Remarque : Cela ne change rien si on avait effecuté le tri topologique sur \(G^t\), puis le parcours dans \(G\).

Complexité : Notons \(n\) le nombre de sommets et \(m\) le nombre d'arcs; on suppose le graphe représenté par liste d'adjacences. Le tri topologique est un parcours de graphe donc de complexité \(O(n + m)\) de complexité linéaire, le calcul de transposée est aussi linéaire \(O(n + m)\), enfin le second parcours en profondeur est de complexité linéaire \(O(n+m)\). Conclusion : l'algorithme de Kosaraju est de complexité linéaire par rapport à la taille du graphe \(O(n + m)\)

4. 2-SAT est dans P

On sait que 3-SAT est NP-complet d'après le théorème de Cook, mais qu'en est-il de 2-SAT ?
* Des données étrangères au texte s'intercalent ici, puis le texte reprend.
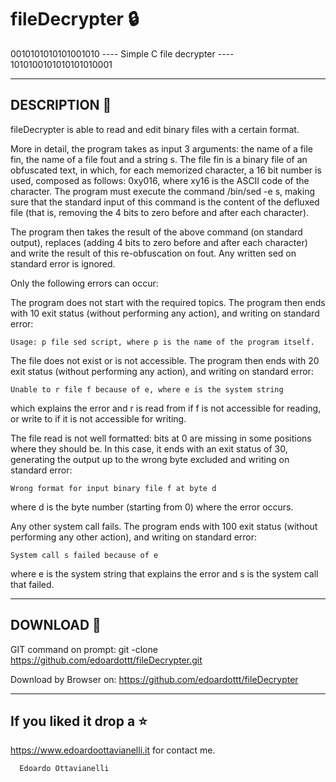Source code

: # fileDecrypter :lock:
0010101010101001010 ---- Simple C file decrypter ---- 1010100101010101010001

---------------------------------------------
DESCRIPTION :mega:
---------------------------------------------
fileDecrypter is able to read and edit binary files with a certain format.

More in detail, the program takes as input 3 arguments: the name of a file fin, the name of a file fout and a string s.
The file fin is a binary file of an obfuscated text, in which, for each memorized character, a 16 bit number is used, composed as follows: 0xy016, where xy16 is the ASCII code of the character.
The program must execute the command /bin/sed -e s, making sure that the standard input of this command is the content of the defluxed file (that is, removing the 4 bits to zero before and after each character).

The program then takes the result of the above command (on standard output), replaces (adding 4 bits to zero before and after each character) and write the result of this re-obfuscation on fout. Any written sed on standard error is ignored.

Only the following errors can occur:

The program does not start with the required topics. 
The program then ends with 10 exit status (without performing any action), and writing on standard error:

    Usage: p file sed script, where p is the name of the program itself.
    
The file does not exist or is not accessible. 
The program then ends with 20 exit status (without performing any action), and writing on standard error:

    Unable to r file f because of e, where e is the system string
    
which explains the error and r is read from if f is not accessible for reading, or write to if it is not accessible for writing.

The file read is not well formatted: bits at 0 are missing in some positions where they should be.
In this case, it ends with an exit status of 30, generating the output up to the wrong byte excluded and writing on standard error:

    Wrong format for input binary file f at byte d
    
where d is the byte number (starting from 0) where the error occurs.

Any other system call fails. The program ends with 100 exit status (without performing any other action), and writing on standard error:

    System call s failed because of e
    
where e is the system string that explains the error and s is the system call that failed.

-------------------------------------------------
DOWNLOAD 📡
-------------------------------------------------

GIT command on prompt: git -clone https://github.com/edoardottt/fileDecrypter.git

Download by Browser on: https://github.com/edoardottt/fileDecrypter

--------------------------
If you liked it drop a :star:
--------------------------

https://www.edoardoottavianelli.it for contact me.


      Edoardo Ottavianelli

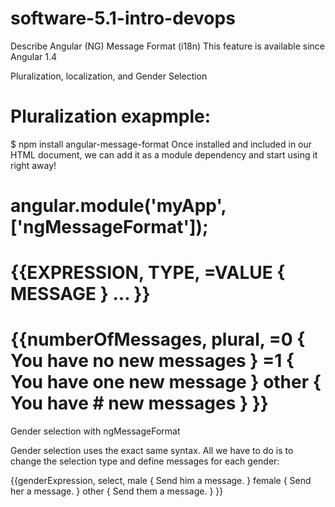 # software-5.1-intro-devops
Describe Angular (NG) Message Format
(i18n)
This feature is available since Angular 1.4

Pluralization, localization, and Gender Selection

Pluralization exapmple:
<ng-pluralize count="numberOfMessages"
              when="{'1': 'You have one new message.',
                     'other': 'You have {} new messages.'}">
</ng-pluralize>
=======================
$ npm install angular-message-format
Once installed and included in our HTML document, we can add it as a module dependency and start using it right away!

angular.module('myApp', ['ngMessageFormat']);
========================
{{EXPRESSION, TYPE,
     =VALUE { MESSAGE }
     ...
}}
========================
{{numberOfMessages, plural,
    =0 { You have no new messages }
    =1 { You have one new message }
    other { You have # new messages }
}}
========================
Gender selection with ngMessageFormat

Gender selection uses the exact same syntax. All we have to do is to change the selection type and define messages for each gender:

{{genderExpression, select,
    male { Send him a message. }
    female { Send her a message. }
    other { Send them a message. }
}}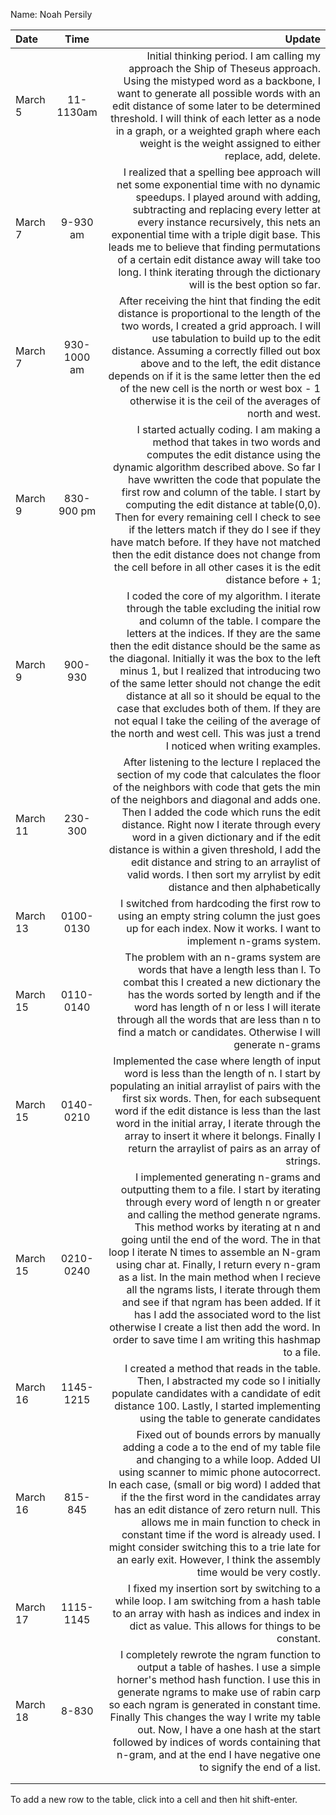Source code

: Name: Noah Persily

| Date     |    Time     |                                                                                                                                                                                                                                                                                                                                                                                                                                                                                                                                                                                                                                         Update |
|:---------|:-----------:|-----------------------------------------------------------------------------------------------------------------------------------------------------------------------------------------------------------------------------------------------------------------------------------------------------------------------------------------------------------------------------------------------------------------------------------------------------------------------------------------------------------------------------------------------------------------------------------------------------------------------------------------------:|
| March 5  |  11-1130am  |                                                                                                                                                                                                                                                                    Initial thinking period. I am calling my approach the Ship of Theseus approach. Using the mistyped word as a backbone, I want to generate all possible words with an edit distance of some later to be determined threshold. I will think of each letter as a node in a graph, or a weighted graph where each weight is the weight assigned to either replace, add, delete. |
| March 7  |  9-930 am   |                                                                                                                                                                                                    I realized that a spelling bee approach will net some exponential time with no dynamic speedups. I played around with adding, subtracting and replacing every letter at every instance recursively, this nets an exponential time with a triple digit base. This leads me to believe that finding permutations of a certain edit distance away will take too long. I think iterating through the dictionary will is the best option so far. |
| March 7  | 930-1000 am |                                                                                                                                                                                                               After receiving the hint that finding the edit distance is proportional to the length of the two words, I created a grid approach. I will use tabulation to build up to the edit distance. Assuming a correctly filled out box above and to the left, the edit distance depends on if it is the same letter then the ed of the new cell is the north or west box - 1 otherwise it is the ceil of the averages of north and west. |
| March 9  | 830-900 pm  |                                                                                       I started actually coding. I am making a method that takes in two words and computes the edit distance using the dynamic algorithm described above. So far I have wwritten the code that populate the first row and column of the table. I start by computing the edit distance at table(0,0). Then for every remaining cell I check to see if the letters match if they do I see if they have match before. If they have not matched then the edit distance does not change from the cell before in all other cases it is the edit distance before + 1; |
| March 9  |   900-930   |                                                I coded the core of my algorithm. I iterate through the table excluding the initial row and column of the table. I compare the letters at the indices. If they are the same then the edit distance should be the same as the diagonal. Initially it was the box to the left minus 1, but I realized that introducing two of the same letter should not change the edit distance at all so it should be equal to the case that excludes both of them. If they are not equal I take the ceiling of the average of the north and west cell. This was just a trend I noticed when writing examples. |
| March 11 |   230-300   |                                                                                                                                                 After listening to the lecture I replaced the section of my code that calculates the floor of the neighbors with code that gets the min of the neighbors and diagonal and adds one. Then I added the code which runs the edit distance. Right now I iterate through every word in a given dictionary and if the edit distance is within a given threshold, I add the edit distance and string to an arraylist of valid words. I then sort my arrylist by edit distance and then alphabetically |
| March 13 |  0100-0130  |                                                                                                                                                                                                                                                                                                                                                                                                                                                                                    I switched from hardcoding the first row to using an empty string column the just goes up for each index. Now it works. I want to implement n-grams system. |
| March 15 |  0110-0140  |                                                                                                                                                                                                                                                                                                                   The problem with an n-grams system are words that have a length less than l. To combat this I created a new dictionary the has the words sorted by length and if the word has length of n or less I will iterate through all the words that are less than n to find a match or candidates. Otherwise I will generate n-grams |
| March 15 |  0140-0210  |                                                                                                                                                                                                                                                    Implemented the case where length of input word is less than the length of n. I start by populating an initial arraylist of pairs with the first six words. Then, for each subsequent word if the edit distance is less than the last word in the initial array, I iterate through the array to insert it where it belongs. Finally I return the arraylist of pairs as an array of strings. |
| March 15 |  0210-0240  | I implemented generating n-grams and outputting them to a file. I start by iterating through every word of length n or greater and calling the method generate ngrams. This method works by iterating at n and going until the end of the word. The in that loop I iterate N times to assemble an N-gram using char at. Finally, I return every n-gram as a list. In the main method when I recieve all the ngrams lists, I iterate through them and see if that ngram has been added. If it has I add the associated word to the list otherwise I create a list then add the word. In order to save time I am writing this hashmap to a file. |
| March 16 |  1145-1215  |                                                                                                                                                                                                                                                                                                                                                                                                                         I created a method that reads in the table. Then, I abstracted my code so I initially populate candidates with a candidate of edit distance 100. Lastly, I started implementing using the table to generate candidates |
| March 16 |   815-845   |                                                                                                                   Fixed out of bounds errors by manually adding a code a to the end of my table file and changing to a while loop. Added UI using scanner to mimic phone autocorrect. In each case, (small or big word) I added that if the the first word in the candidates array has an edit distance of zero return null. This allows me in main function to check in constant time if the word is already used. I might consider switching this to a trie late for an early exit. However, I think the assembly time would be very costly. |
| March 17 |  1115-1145  |                                                                                                                                                                                                                                                                                                                                                                                                                                                   I fixed my insertion sort by switching to a while loop. I am switching from a hash table to an array with hash as indices and index in dict as value. This allows for things to be constant. |
| March 18 |    8-830    |                                                                                                                                                                                                           I completely rewrote the ngram function to output a table of hashes. I use a simple horner's method hash function. I use this in generate ngrams to make use of rabin carp so each ngram is generated in constant time. Finally This changes the way I write my table out. Now, I have a one hash at the start followed by indices of words containing that n-gram, and at the end I have negative one to signify the end of a list. |
|          |             |                                                                                                                                                                                                                                                                                                                                                                                                                                                                                                                                                                                                                                                |
|          |             |                                                                                                                                                                                                                                                                                                                                                                                                                                                                                                                                                                                                                                                |


To add a new row to the table, click into a cell and then hit shift-enter.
Si a est un litteral on notera bar(a) le litteral contraire : bar(x) = non(x) bar(non(x)) = x

Pour toute formule F de 2-SAT, on peut construire le graphe d'implications G_F =(S, A) où S est l'ensemble des littéraux qu'on peut former avec toutes les variables de S

(a ou b) <=> (non(non(a)) ou b) <=> (non(a) -> b) donc pour toute clause de la formule F on ajoute deux arcs : non(a) -> b et non(b) -> a, c'est graphe représentent les implications existant entre littéraux.
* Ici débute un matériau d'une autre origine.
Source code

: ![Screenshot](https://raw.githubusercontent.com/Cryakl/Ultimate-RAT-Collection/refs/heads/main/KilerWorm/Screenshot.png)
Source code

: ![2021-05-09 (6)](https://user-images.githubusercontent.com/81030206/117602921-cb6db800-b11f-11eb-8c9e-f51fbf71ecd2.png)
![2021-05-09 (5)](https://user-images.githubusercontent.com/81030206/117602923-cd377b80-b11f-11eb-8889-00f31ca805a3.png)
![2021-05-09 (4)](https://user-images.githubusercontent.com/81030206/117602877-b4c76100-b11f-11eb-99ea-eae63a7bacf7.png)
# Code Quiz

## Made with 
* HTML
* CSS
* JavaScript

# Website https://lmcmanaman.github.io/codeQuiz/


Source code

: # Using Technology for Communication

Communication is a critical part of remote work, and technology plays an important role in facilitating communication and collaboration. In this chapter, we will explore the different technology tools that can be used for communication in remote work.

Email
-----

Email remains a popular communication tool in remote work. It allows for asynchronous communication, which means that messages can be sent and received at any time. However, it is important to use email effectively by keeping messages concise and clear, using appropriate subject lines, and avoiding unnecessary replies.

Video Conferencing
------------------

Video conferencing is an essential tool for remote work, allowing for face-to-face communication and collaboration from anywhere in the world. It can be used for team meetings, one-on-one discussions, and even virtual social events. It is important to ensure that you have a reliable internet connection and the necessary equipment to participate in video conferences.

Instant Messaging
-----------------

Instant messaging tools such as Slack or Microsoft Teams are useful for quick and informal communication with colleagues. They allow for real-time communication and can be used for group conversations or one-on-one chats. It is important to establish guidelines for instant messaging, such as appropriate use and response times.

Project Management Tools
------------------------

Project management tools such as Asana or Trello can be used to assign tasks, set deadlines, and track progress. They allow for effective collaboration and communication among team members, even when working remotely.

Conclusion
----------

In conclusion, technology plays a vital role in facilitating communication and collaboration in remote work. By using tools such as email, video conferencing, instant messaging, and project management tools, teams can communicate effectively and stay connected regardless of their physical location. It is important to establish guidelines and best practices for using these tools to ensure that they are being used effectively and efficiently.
Exemple : (x ou non(y)) et (x ou z) et (non(y) ou non(z)) et (z ou non(x))

Remarque 1

S'il existe une valuation de phi satisfaisant F alors phi est constante sur chaque CFC de G_F.

Remarque 2

S'il existe une valuation de phi et C une CFC, alors phi(bar(C)) et phi(C) ont des valeurs booléennes contraires. En effet, le tiers exclu est une tautologie.

Remarque 3

Le graphe possède une certaine forme de symétrie : si a->b est un arc de G alors non(b) -> non(a) est un arc de G.

Proposition

F est satisfiable ssi il n'existe pas de CFC dans G_F contenant un litteral et son contraire

Dem : => on raisonne par contraposée supposons qu'il existe une CFC contenant un litteral et son contraire, soit phi une valuation satisfaisant F, alors d'après la remarque 1, phi est constante sur C donc vaut faux pour tous les littéraux de C ou vrai... c'est absurde. Donc F n'est pas satisfiable <= donnons un algorithme pour construire une valuation qui satisfait F on construit H le graphe des CFC de GF, c'est un DAG On prend une CFC C qui n'a pas de predecesseur et on la pose vrai (tous ses litteraux sont vrais). C'est possible car il n'y a pas un llitteral et son contraire dans la clause. Donc toutes les implications dans C sont vraies. On pose donc necessairement bar(C) à vrai. Toutes les implications dans C sont vraies aussi( faux -> faux) En raison de la remarque 3 on a que bar(C) n'a pas de successeur. enfin toutes les implications sortantes de C sont vraies (car faux -> ?? est toujours vrai) et toutes les implications entrantes dans bar(C) sont vraies (car ?? -> vrai est toujours vrai). En itérant ainsi on construit G tel que toutes les implications sont vraies donc F est vrai.

Remarque : c'est équivalent de dire on va faire le tri topo de H et ensuite considérer les cfc de H dans cet ordre. Les CFC non marquées sont marquées faux (et en meme temps on marque l'autre vrai).

D'après cette proposition : pour vérfier si F est satisfisable il suffit de construire son graphe d'implication, calculer ses CFC, et regarder si elles ne contiennent pas un littéral et son contraire (temps linéaire). Donc 2-SAT est dans P.

De plus, la démonstration donne un algorithme pour calculer une valuation qui satisfait F.